In earlier studies of urban metal flows, the main focus was on analyses of flows of solid waste, storm water and waste-water. (Davidsson, 1978; Malmqvist, 1983). In later years, calculations of mass balances of metals in society have usually been initiated by authorities, either responsible for the sustainable use of materials in connection with sound management of natural resources or dealing with assessments of the environmental and health impacts of metals used in various applications.

In order to assess the impacts of urban metal flows on society's metal recycling systems and on the environment, a five-year research programme was launched in 1994 by the Swedish Environmental Protection Agency (SEPA, 1994) under the name of "Metals in the Urban and Forest Environment". The system boundaries of the study were the administrative border of Stockholm City, representing an area of 190 km2 with approximately 700,000 inhabitants. The study comprised flow analyses for the year 1995 of seven metals, in addition to the four metals (chromium, copper, nickel and zinc) treated in this report, also cadmium, lead and mercury were examined.

Industrial handling of metals was quite extensive in Stockholm in the beginning of the 20th century.
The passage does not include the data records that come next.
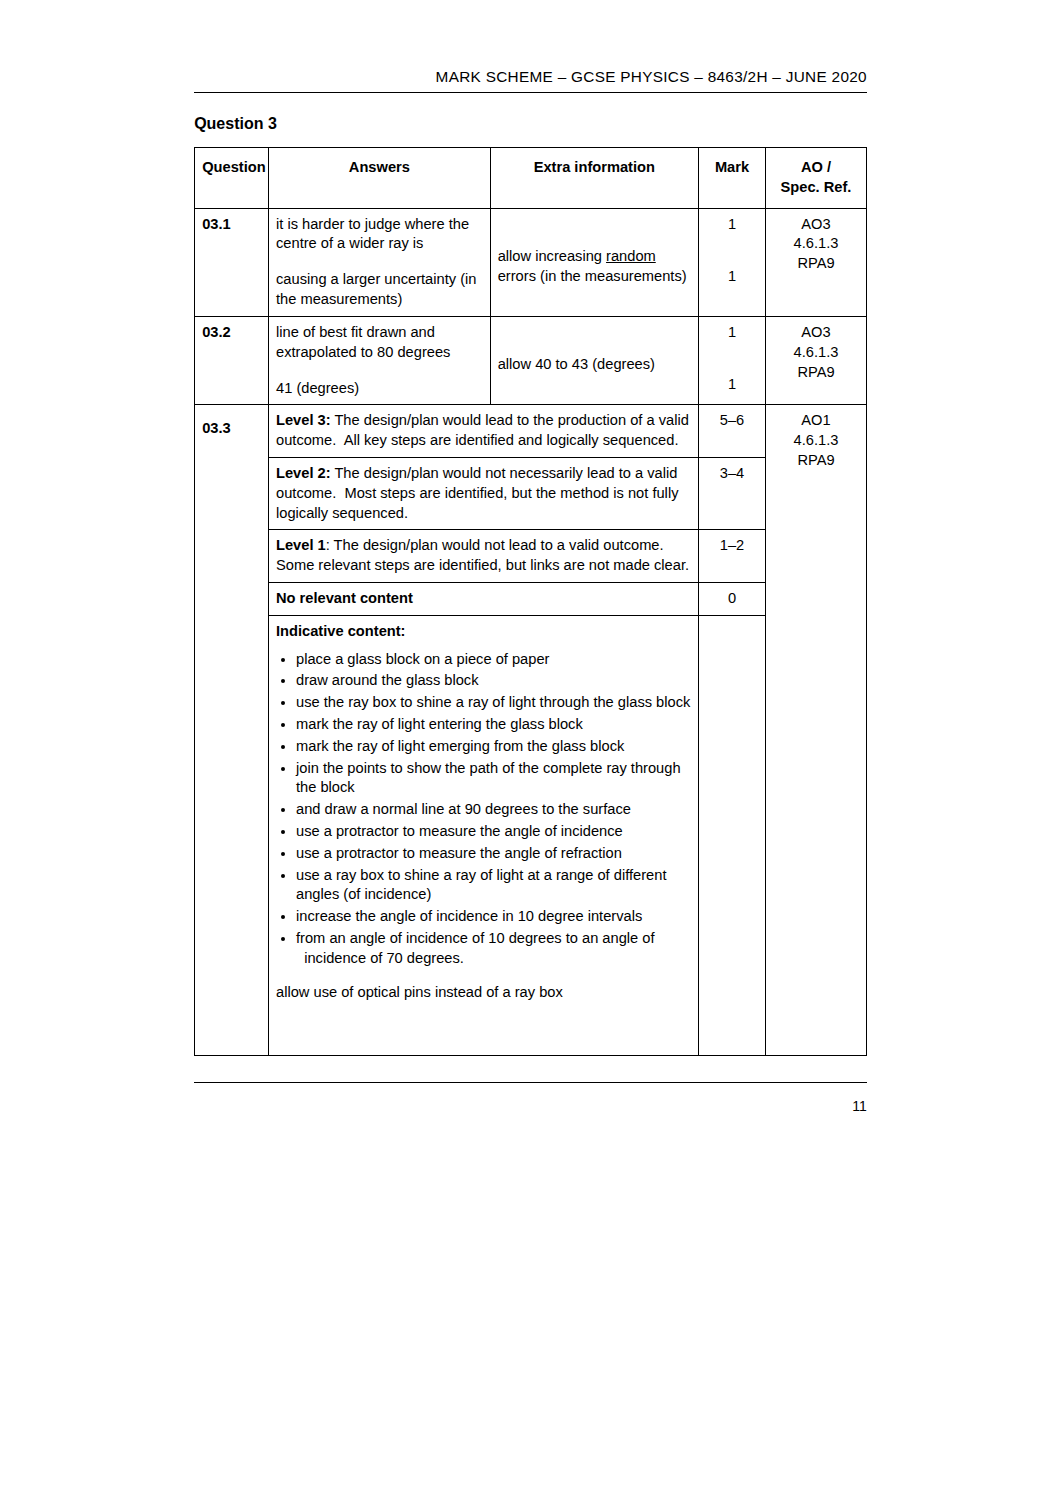MARK SCHEME – GCSE PHYSICS – 8463/2H – JUNE 2020
Question 3
| Question | Answers | Extra information | Mark | AO / Spec. Ref. |
| --- | --- | --- | --- | --- |
| 03.1 | it is harder to judge where the centre of a wider ray is causing a larger uncertainty (in the measurements) | allow increasing random errors (in the measurements) | 1 1 | AO3 4.6.1.3 RPA9 |
| 03.2 | line of best fit drawn and extrapolated to 80 degrees 41 (degrees) | allow 40 to 43 (degrees) | 1 1 | AO3 4.6.1.3 RPA9 |
| 03.3 | Level 3: The design/plan would lead to the production of a valid outcome. All key steps are identified and logically sequenced. | 5–6 | AO1 4.6.1.3 RPA9 |
| Level 2: The design/plan would not necessarily lead to a valid outcome. Most steps are identified, but the method is not fully logically sequenced. | 3–4 |
| Level 1 : The design/plan would not lead to a valid outcome. Some relevant steps are identified, but links are not made clear. | 1–2 |
| No relevant content | 0 |
| Indicative content: place a glass block on a piece of paper draw around the glass block use the ray box to shine a ray of light through the glass block mark the ray of light entering the glass block mark the ray of light emerging from the glass block join the points to show the path of the complete ray through the block and draw a normal line at 90 degrees to the surface use a protractor to measure the angle of incidence use a protractor to measure the angle of refraction use a ray box to shine a ray of light at a range of different angles (of incidence) increase the angle of incidence in 10 degree intervals from an angle of incidence of 10 degrees to an angle of incidence of 70 degrees. allow use of optical pins instead of a ray box | |
11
At that time, the city had a diversified industry consisting of e.g. tanneries, foundries, battery and rubber factories, impregnation and galvanisation plants, gas, dye and printing works (Bergbäck et al., 2001) - all with handling of metals and, consequently, with considerable metal emissions to the surrounding environment. Today, metal-emitting industries have almost disappeared from the city of Stockholm, the economy of which is now dominated by the service, trade and financial sectors, in addition to activities related to the central administration of the country. The city is located on the very short river, Norrström, connecting Lake Mälaren (Sweden's third largest lake) with the Baltic Sea.